The other day I read an interesting perspective in the first chapter of 12 Rules for Life by Jordan Peterson.

It turns out lobsters were vital for uncovering a lot about the human nervous system and how it works. Peterson argues that in some ways, they could also be thought of as a very advanced species, having been around for hundreds of millions of years.

The most interesting part about lobsters, however, is their social dynamic and how it all has to do with levels of serotonin and their posture. In the end, you'll see that it's similar to humans'.

As in all species, lobsters get into fights, which yields winners and losers. The winners have high levels of serotonin, they're cocky and much less likely to back down when challenged. They're also more likely to remain undefeated, get more females to mate with them, and live in the best micro-location.

It’s winner-take-all in the lobster world, just as it is in human societies, where the top 1 percent have as much loot as the bottom 50 percent—and where the richest eighty-five people have as much as the bottom three and a half billion.

You can imagine the losers have it the exact opposite way. Their serotonin is low, they're clenched together and vanish at every hint of trouble. This can very easily be applied to us humans as well.

This is why, when we are defeated, we act very much like lobsters who have lost a fight. Our posture droops. We face the ground. We feel threatened, hurt, anxious and weak. If things do not improve, we become chronically depressed. Under such conditions, we can’t easily put up the kind of fight that life demands, and we become easy targets for harder-shelled bullies.

But the catch of this lesson is to think the other way round. When we're in such a state of mind - defeated, threatened, facing the ground - we should act accordingly.

If you slump around, with the same bearing that characterizes a defeated lobster, people will assign you a lower status, and the old counter that you share with crustaceans, sitting at the very base of your brain, will assign you a low dominance number. Then your brain will not produce as much serotonin.

Do an experiment and move your facial muscles in such a way that you will express sadness. I guarantee you'll start feeling sad. But if you smile, you'll feel happy.

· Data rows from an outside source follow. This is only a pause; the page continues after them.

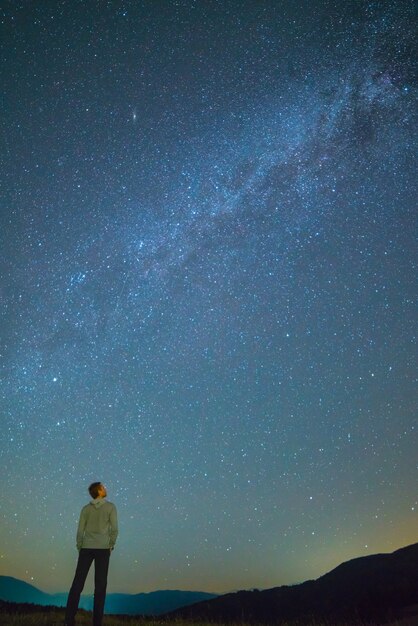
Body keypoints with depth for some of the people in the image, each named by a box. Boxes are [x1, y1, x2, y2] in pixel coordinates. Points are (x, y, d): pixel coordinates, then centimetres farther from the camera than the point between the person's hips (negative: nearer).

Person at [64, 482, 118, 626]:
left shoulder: (86, 508, 6)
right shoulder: (110, 507, -2)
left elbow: (80, 531, 3)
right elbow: (114, 529, -6)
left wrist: (79, 547, 13)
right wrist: (111, 545, 6)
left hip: (86, 548, 2)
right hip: (103, 548, -2)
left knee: (78, 583, 5)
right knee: (100, 585, 3)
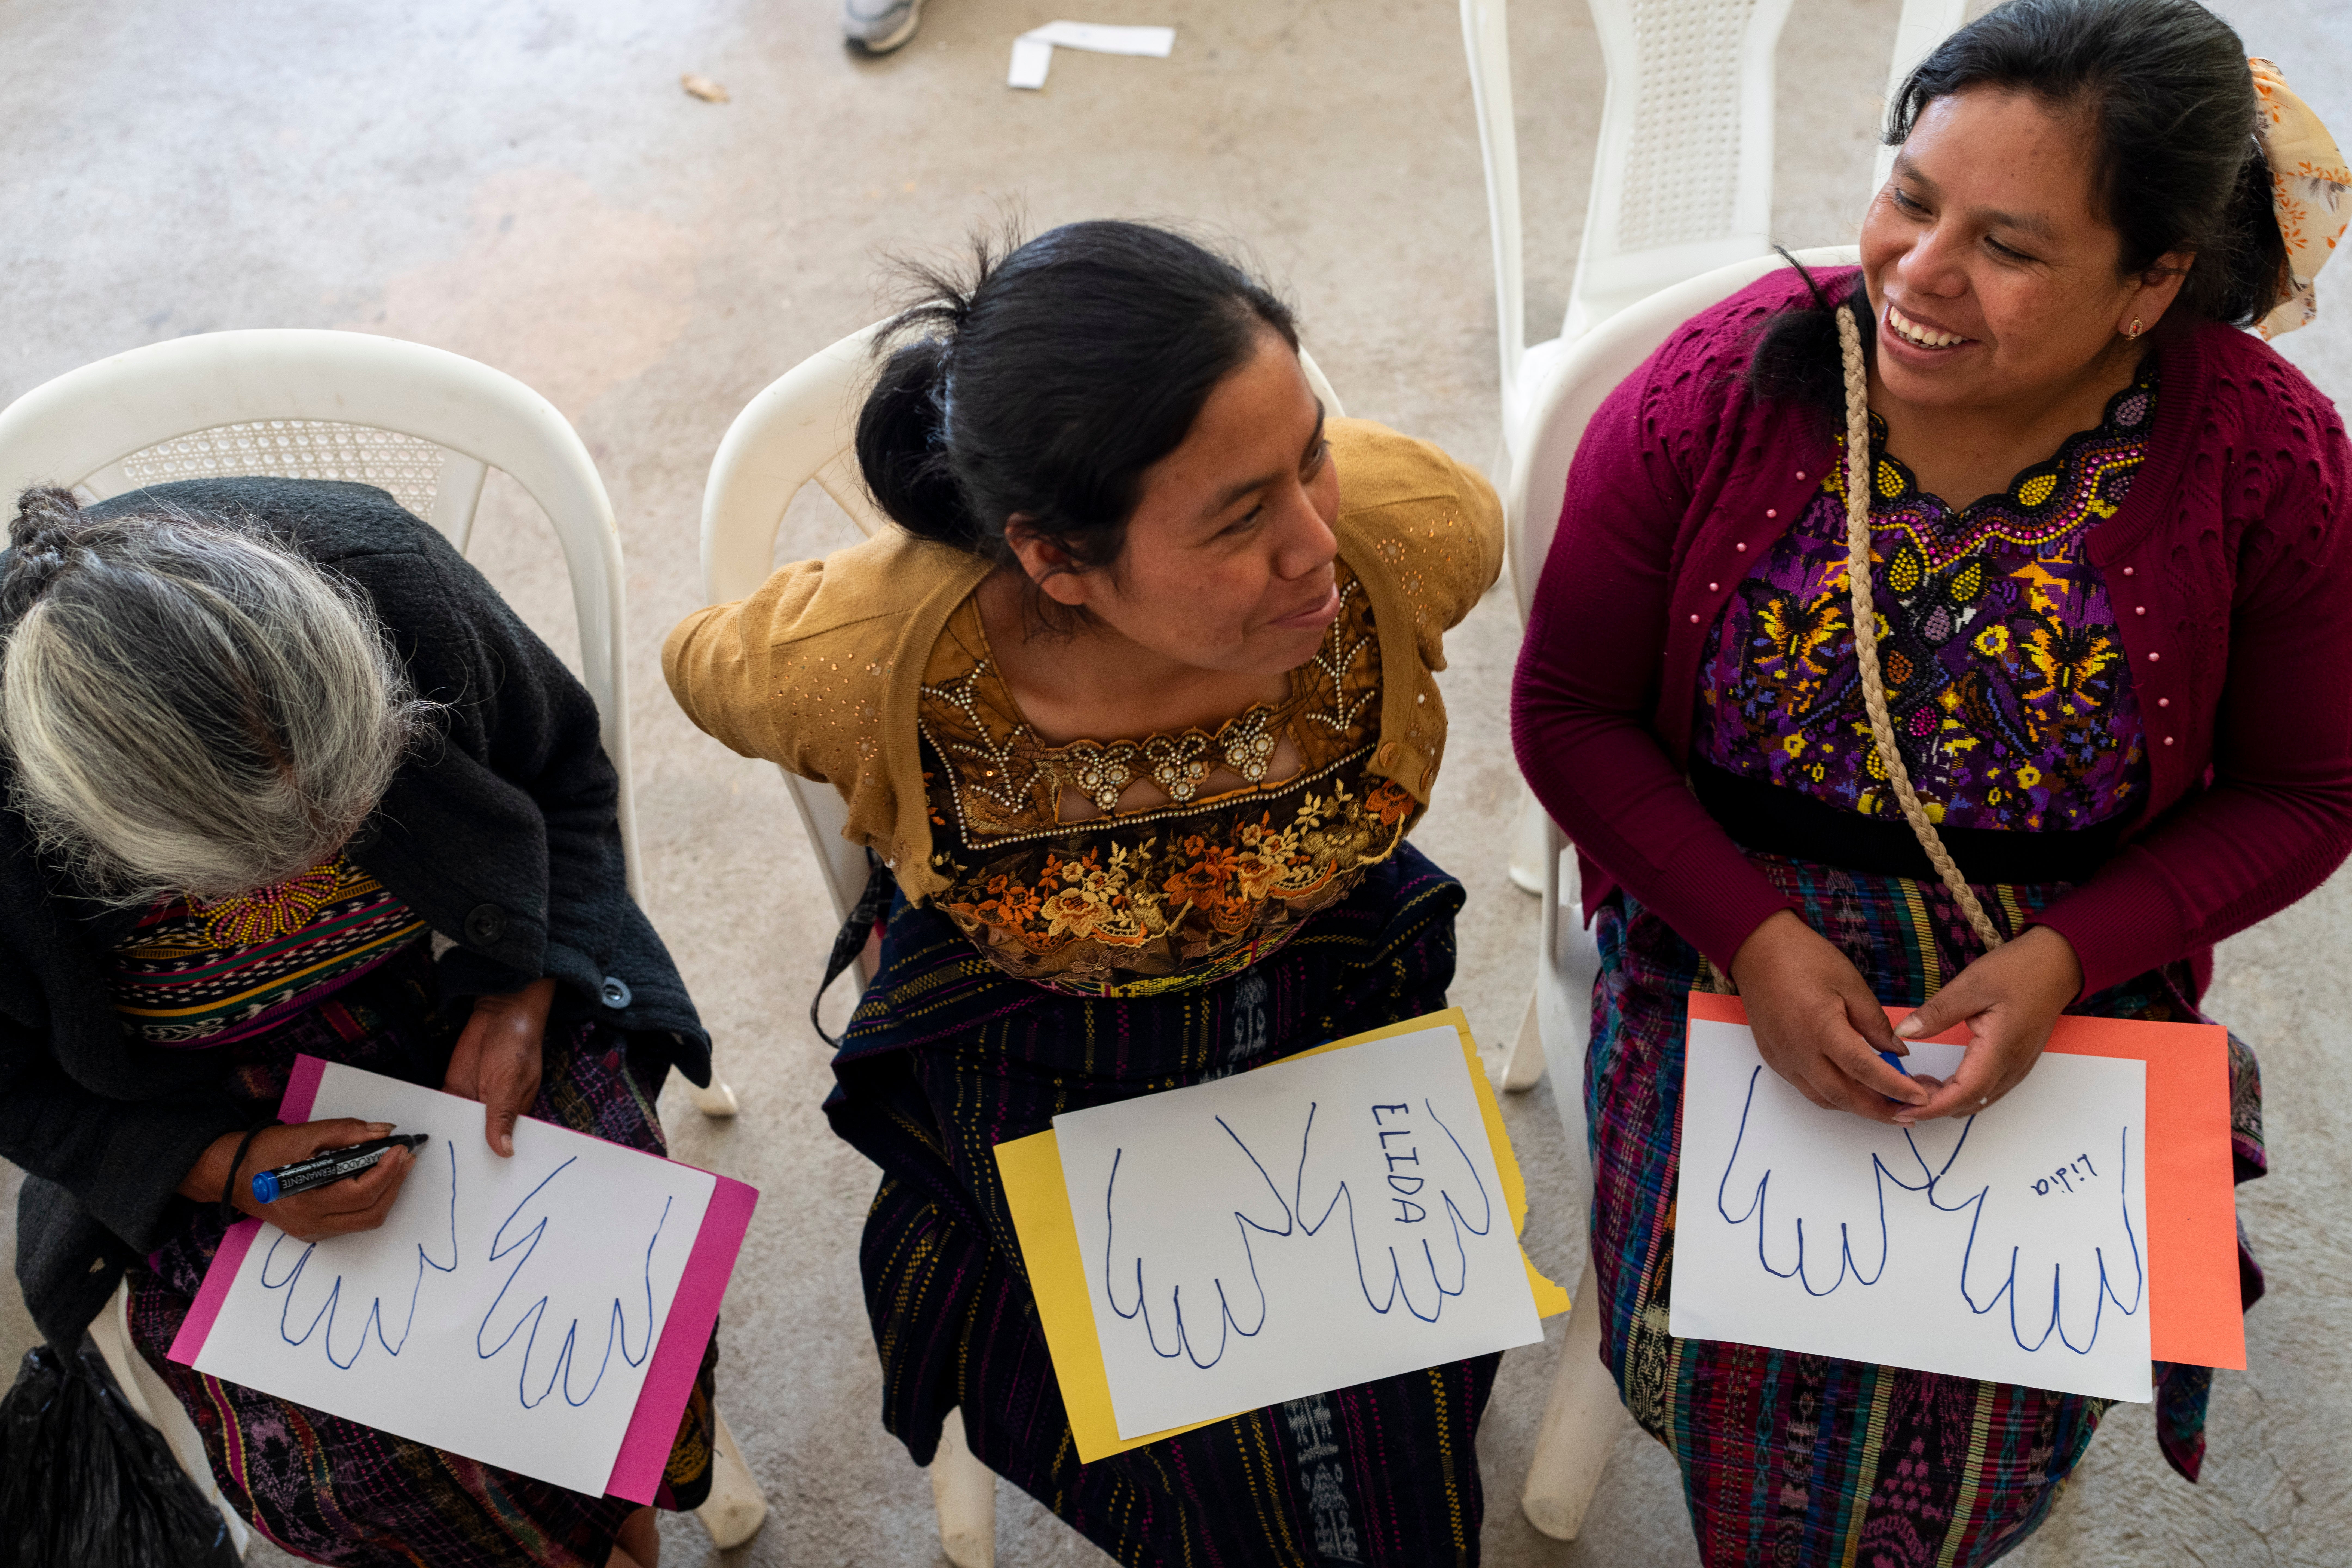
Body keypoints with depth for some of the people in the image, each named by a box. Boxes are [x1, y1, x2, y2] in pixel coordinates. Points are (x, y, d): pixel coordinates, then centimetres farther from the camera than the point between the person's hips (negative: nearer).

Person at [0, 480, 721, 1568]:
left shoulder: (387, 578, -28)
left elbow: (564, 772, -5)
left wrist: (520, 1003, -16)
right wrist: (227, 1169, -23)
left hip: (455, 982, 2)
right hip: (193, 1107, -1)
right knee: (335, 1439, -18)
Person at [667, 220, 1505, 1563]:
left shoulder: (1414, 532, -32)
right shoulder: (855, 664, -36)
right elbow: (702, 662, -9)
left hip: (1330, 976, 2)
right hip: (1035, 1046, -1)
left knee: (1390, 1451, 5)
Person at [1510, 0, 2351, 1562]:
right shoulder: (1719, 390, -14)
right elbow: (1569, 711, -5)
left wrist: (2067, 960, -16)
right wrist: (1754, 936, -18)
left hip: (2071, 980, 0)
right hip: (1733, 944, 0)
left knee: (2008, 1401, -14)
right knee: (1725, 1340, -17)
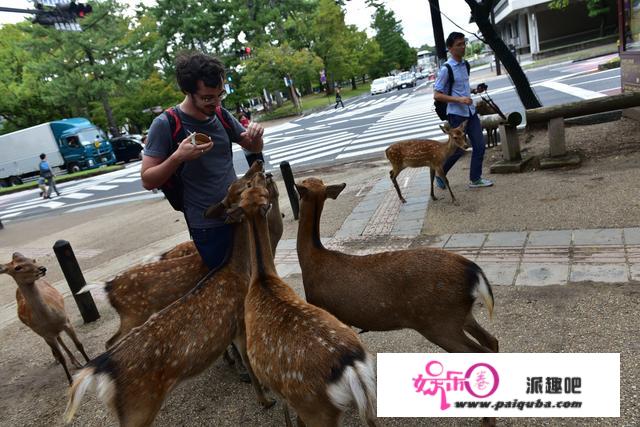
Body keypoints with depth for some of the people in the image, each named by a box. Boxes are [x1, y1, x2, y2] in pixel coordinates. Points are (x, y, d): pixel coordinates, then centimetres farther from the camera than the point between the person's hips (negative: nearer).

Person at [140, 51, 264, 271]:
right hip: (207, 227, -5)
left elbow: (254, 148, 12)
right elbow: (148, 181, -12)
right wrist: (178, 157, -29)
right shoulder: (165, 125, -14)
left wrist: (255, 135, -11)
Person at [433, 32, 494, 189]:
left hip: (470, 112, 7)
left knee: (479, 145, 6)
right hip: (456, 114, -7)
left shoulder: (464, 64, 10)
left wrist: (473, 90, 11)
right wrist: (459, 100, -22)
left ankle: (475, 179, 17)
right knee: (458, 149, -1)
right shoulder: (446, 69, -13)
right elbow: (437, 95, -15)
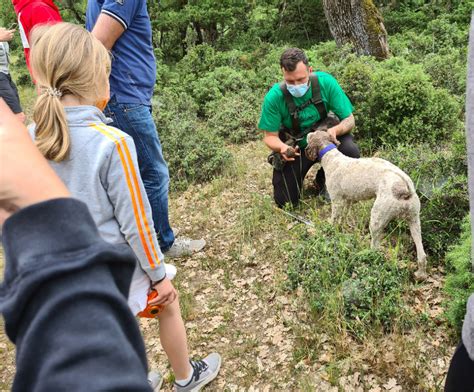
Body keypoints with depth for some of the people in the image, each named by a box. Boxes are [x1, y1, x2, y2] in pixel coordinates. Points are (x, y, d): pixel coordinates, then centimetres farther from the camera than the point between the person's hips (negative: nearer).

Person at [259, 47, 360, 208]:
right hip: (295, 147, -1)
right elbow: (270, 136, -15)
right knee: (285, 202, -7)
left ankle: (323, 181, 3)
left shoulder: (325, 82, -22)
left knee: (350, 151, -30)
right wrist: (282, 148, -38)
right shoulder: (274, 97, -25)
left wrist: (336, 130, -39)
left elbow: (349, 119, -15)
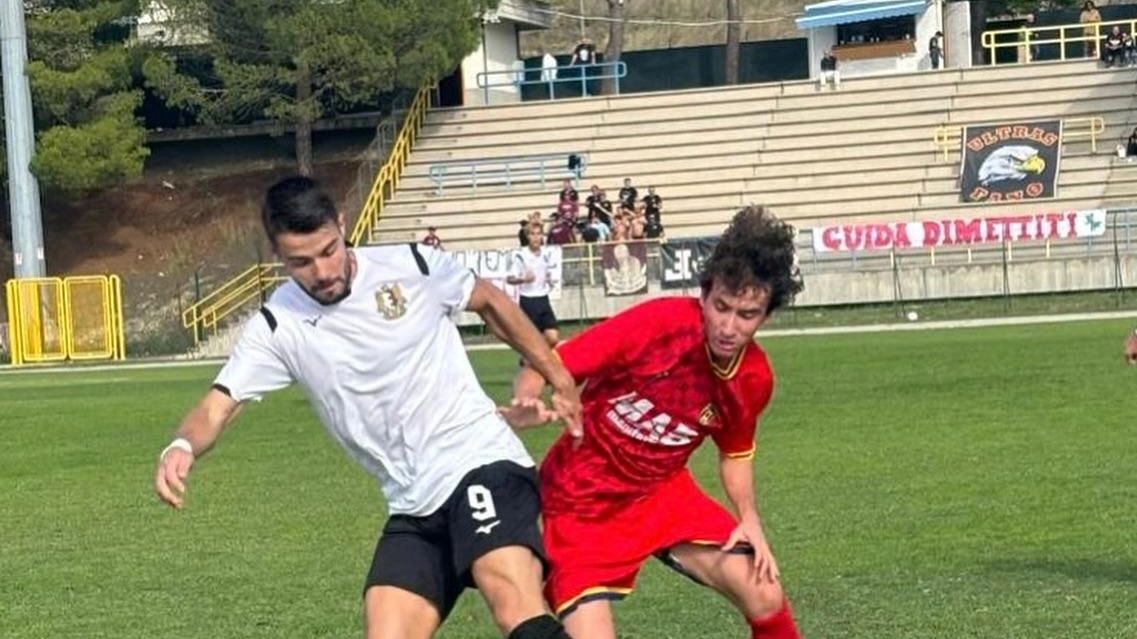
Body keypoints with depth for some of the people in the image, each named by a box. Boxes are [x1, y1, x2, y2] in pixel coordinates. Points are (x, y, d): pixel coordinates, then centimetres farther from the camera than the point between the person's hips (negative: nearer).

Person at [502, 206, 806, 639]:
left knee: (766, 599, -8)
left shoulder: (754, 377, -8)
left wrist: (749, 520, -4)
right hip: (582, 501, -4)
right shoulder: (660, 324, -26)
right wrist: (525, 407, -43)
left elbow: (735, 453, 12)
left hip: (663, 493, 5)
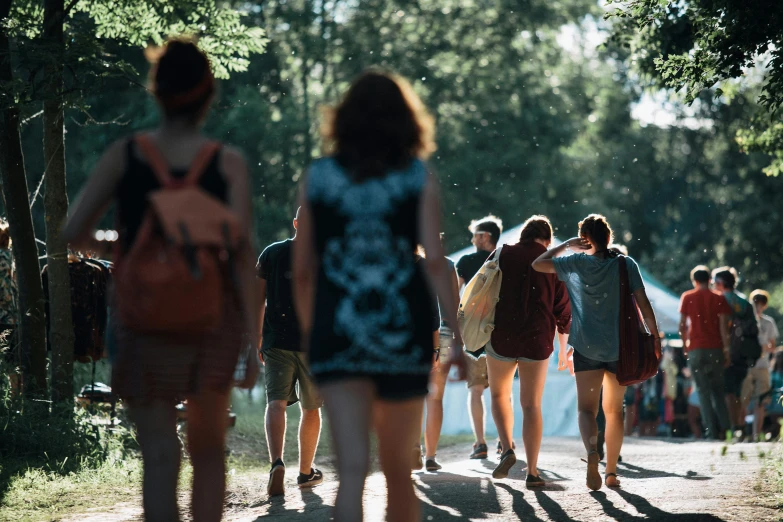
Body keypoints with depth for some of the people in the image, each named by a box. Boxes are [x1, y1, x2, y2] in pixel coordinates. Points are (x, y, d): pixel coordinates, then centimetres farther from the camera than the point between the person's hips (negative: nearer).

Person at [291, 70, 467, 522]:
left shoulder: (318, 177, 5)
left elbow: (302, 269, 5)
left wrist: (309, 333, 18)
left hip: (338, 333, 0)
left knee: (353, 469, -8)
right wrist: (459, 335, -6)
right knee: (399, 468, 17)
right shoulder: (418, 178, 2)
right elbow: (435, 261, -8)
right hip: (405, 333, 1)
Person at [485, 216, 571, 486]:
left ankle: (507, 449, -2)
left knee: (499, 395, 20)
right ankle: (532, 471, 2)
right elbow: (563, 309, 7)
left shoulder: (503, 255, 2)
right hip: (538, 340, 1)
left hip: (501, 337, -1)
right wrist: (564, 347, 18)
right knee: (532, 405, 6)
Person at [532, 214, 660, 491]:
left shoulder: (576, 263, -2)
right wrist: (655, 336, 4)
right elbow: (643, 304, -4)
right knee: (614, 410, 14)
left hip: (587, 346, -1)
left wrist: (566, 245, 10)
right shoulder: (626, 264, -1)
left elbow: (538, 264, 5)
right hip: (620, 347, 1)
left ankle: (592, 451, -33)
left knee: (586, 408, -3)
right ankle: (611, 472, 17)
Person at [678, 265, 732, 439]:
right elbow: (724, 326, -3)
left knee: (703, 390, 1)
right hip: (715, 348, 1)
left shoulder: (687, 298, 4)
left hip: (695, 349, -1)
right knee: (718, 388, 12)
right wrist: (726, 350, -1)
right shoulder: (719, 298, 4)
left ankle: (711, 430, -7)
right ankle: (724, 425, -3)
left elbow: (682, 325, 1)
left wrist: (684, 346, 11)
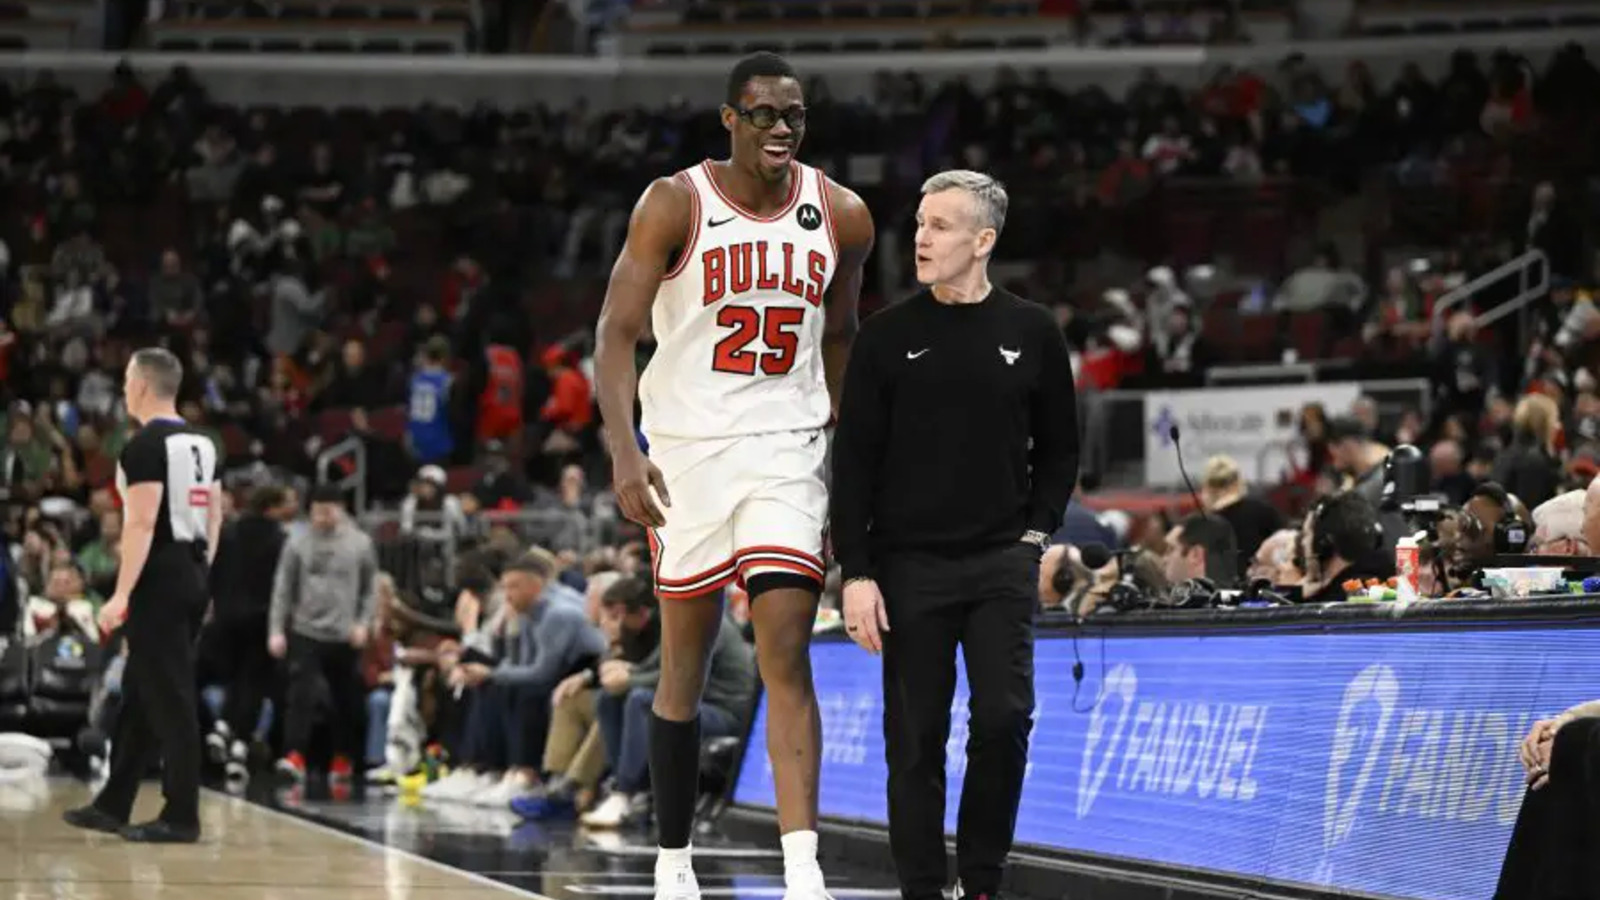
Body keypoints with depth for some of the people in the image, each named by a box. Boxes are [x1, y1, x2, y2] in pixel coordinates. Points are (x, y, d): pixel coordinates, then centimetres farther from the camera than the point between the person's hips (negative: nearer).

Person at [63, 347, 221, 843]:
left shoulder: (144, 446, -13)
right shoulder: (201, 443, 14)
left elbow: (141, 524, -20)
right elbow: (214, 516, 17)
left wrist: (122, 594, -21)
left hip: (158, 579, -9)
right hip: (192, 576, 9)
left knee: (171, 701, -6)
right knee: (140, 695, 16)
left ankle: (181, 817, -4)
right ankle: (113, 805, 23)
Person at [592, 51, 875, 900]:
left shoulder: (841, 216, 2)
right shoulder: (674, 204, -8)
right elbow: (617, 331, -12)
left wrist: (850, 451, 17)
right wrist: (624, 450, -24)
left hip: (787, 448, 1)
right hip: (687, 445, -1)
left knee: (787, 652, -11)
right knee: (687, 659, 8)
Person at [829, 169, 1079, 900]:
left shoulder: (1031, 334, 4)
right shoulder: (888, 337, 1)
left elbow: (1059, 448, 15)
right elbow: (854, 461, 1)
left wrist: (1037, 531, 2)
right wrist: (855, 572, -6)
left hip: (1002, 564, 0)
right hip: (909, 566, 0)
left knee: (1004, 718, -10)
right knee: (916, 741, 1)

Alterations in body language offer an important example. If you are asked by a researcher to move your facial muscles, one at a time, into a position that would look sad to an observer, you will report feeling sadder. If you are asked to move the muscles one by one into a position that looks happy, you will report feeling happier. Emotion is partly bodily expression, and can be amplified (or dampened) by that expression.

This proves that it also works the other way around - consciously smiling, standing upright and resisting oppression will make us feel better.

We all have moments when we're sad and depressed. But we have to somehow end that cycle. One way is smiling. According to the lobsters, the other one might be standing and sitting upright. Of course, it also makes us less prone to diseases caused by poor posture.

So, attend carefully to your posture. Quit drooping and hunching around. Speak your mind. Put your desires forward, as if you had a right to them—at least the same right as others. Walk tall and gaze forthrightly ahead. Dare to be dangerous. Encourage the serotonin to flow plentifully through the neural pathways desperate for its calming influence.

I think this was a brilliant chapter of the book and a great lesson. That's why, mind your posture.